In Search of a Faster SQLite
Benchmark results and practical relevance
- Paper shows big improvements only at extreme tail latencies (p999+); p90–p99 similar to SQLite.
- Workload (fetching 100 rows without filters/sorts) is seen as too trivial and I/O-light to be broadly meaningful.
- Several commenters conclude the gains mainly matter in heavily contended, multitenant scenarios, not in single-node monoliths.
Serverless / edge patterns with SQLite
- Multiple experiences using SQLite databases prebuilt and stored in S3 or container images for Lambda/“serverless” functions.
- Pattern: periodic job parses source data → writes/indices SQLite → uploads to S3 or bakes into image; functions download or read local copy for very fast lookups.
- Local
/tmpand persistent global scope in Lambda are highlighted as useful caches.
Consistency, S3 scaling, and “thundering herd”
- Clock-based freshness checks can be unsafe for strict consistency; Etags or explicit version files are suggested instead.
- Some report Lambda-level throttling and S3 rate limits when many functions pull the same DB at once; approaches include bundling DB in images or staggering rollout.
- Discussion of S3 “prefix” sharding, request limits, and the danger of hot date-based prefixes.
io_uring, async I/O, and safety
- Question whether major cloud/edge providers enable io_uring due to past vulnerabilities and SELinux policy complexity; currently unclear and may vary by platform.

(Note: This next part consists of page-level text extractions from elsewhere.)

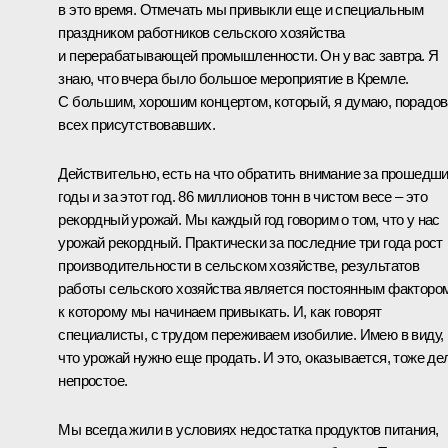
в это время. Отмечать мы привыкли еще и специальным
праздником работников сельского хозяйства
и перерабатывающей промышленности. Он у вас завтра. Я
знаю, что вчера было большое мероприятие в Кремле.
С большим, хорошим концертом, который, я думаю, порадо
всех присутствовавших.
Действительно, есть на что обратить внимание за прошедш
годы и за этот год. 86 миллионов тонн в чистом весе – это
рекордный урожай. Мы каждый год говорим о том, что у нас
урожай рекордный. Практически за последние три года рост
производительности в сельском хозяйстве, результатов
работы сельского хозяйства является постоянным фактором
к которому мы начинаем привыкать. И, как говорят
специалисты, с трудом переживаем изобилие. Имею в виду,
что урожай нужно еще продать. И это, оказывается, тоже де
непростое.
Мы всегда жили в условиях недостатка продуктов питания,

- Async I/O mainly helps concurrency and thread count, not individual query latency, though batching via ring buffers can cut syscall overhead.
- Concern about trading off simplicity and safety; others argue async I/O is overdue on Linux and can be robust (e.g., other databases using it).
Rewriting SQLite in Rust and project politics
- Limbo (Rust rewrite) and libSQL raise debate:
- Pro: open-source, MIT-licensed, adding “cloud-capable” features, building in the open, targeting SQLite API/file compatibility and strong testing (Deterministic Simulation Testing + external tools).
- Con: seen by some as hype-driven, overlapping with SQLite’s domain without matching its test rigor yet, and as marketing itself as a “better SQLite” before parity.
- There is criticism of how SQLite’s ethics/code-of-conduct framing is contrasted with the new projects’ code-of-conduct; others defend the new projects’ approach.
Testing, correctness, and TH3
- SQLite’s extensive, partly proprietary test harness (TH3) is viewed as a high bar.
- Suggestions: license TH3 or rely on open test suites plus DST.
- Some doubt whether new testing strategies will match SQLite’s long-proven reliability; others are optimistic but note it “remains to be seen.”
SQLite governance and “open source”
- Debate over whether SQLite is “open source but not open contribution”:
- It’s public domain and accepts only carefully vetted, public-domain-dedicated contributions, often rewritten.
- Some see lack of GitHub-style PRs as non-OSS in spirit; others argue open contribution is not required for user freedom and that this model is reasonable for such critical software.
SQL vs key–value stores
- Several argue KV stores are awkward for relational/graph-like data and are better as internal building blocks; SQL offers better developer experience for table-like data.
- Counterpoint: SQL makes nested/0NF structures (tables within tables, hierarchical comments) awkward; requires joins, CTEs, views, or JSON aggregation.
- Others respond that relational modeling intentionally avoids binding to a single access pattern and that such transformations belong in queries/views.
Other databases and async efforts
- Anecdotes that SQLite can outperform client/server RDBMS (e.g., Postgres, MSSQL) in single-machine setups due to lack of network and IPC overhead and effective page caching.
- Pointer to past and ongoing work to add async I/O and pluggable storage managers in Postgres, suggesting a broader interest in async storage backends, not just for SQLite.